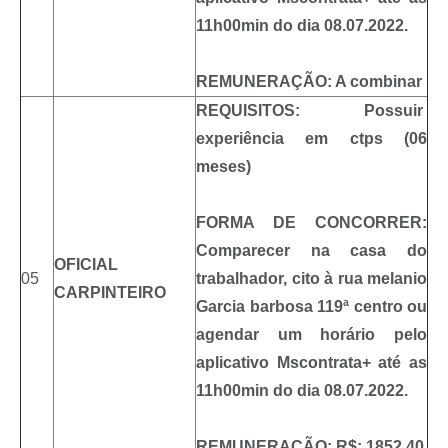
11h00min do dia 08.07.2022.
REMUNERAÇÃO: A combinar
REQUISITOS: Possuir
experiência em ctps (06
meses)
FORMA DE CONCORRER:
Comparecer na casa do
OFICIAL
05
trabalhador, cito à rua melanio
CARPINTEIRO
Garcia barbosa 119ª centro ou
agendar um horário pelo
aplicativo Mscontrata+ até as
11h00min do dia 08.07.2022.
REMUNERAÇÃO: R$: 1852,40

========================================================================

## REQUIREMENT:
Each line of the data must be restated exactly, and the pictures must be left out.

## RESPONSE FOR THIS EXERCISE:
11h00min do dia 08.07.2022.
REMUNERAÇÃO: A combinar
REQUISITOS: Possuir
experiência em ctps (06
meses)
FORMA DE CONCORRER:
Comparecer na casa do
OFICIAL
05
trabalhador, cito à rua melanio
CARPINTEIRO
Garcia barbosa 119ª centro ou
agendar um horário pelo
aplicativo Mscontrata+ até as
11h00min do dia 08.07.2022.
REMUNERAÇÃO: R$: 1852,40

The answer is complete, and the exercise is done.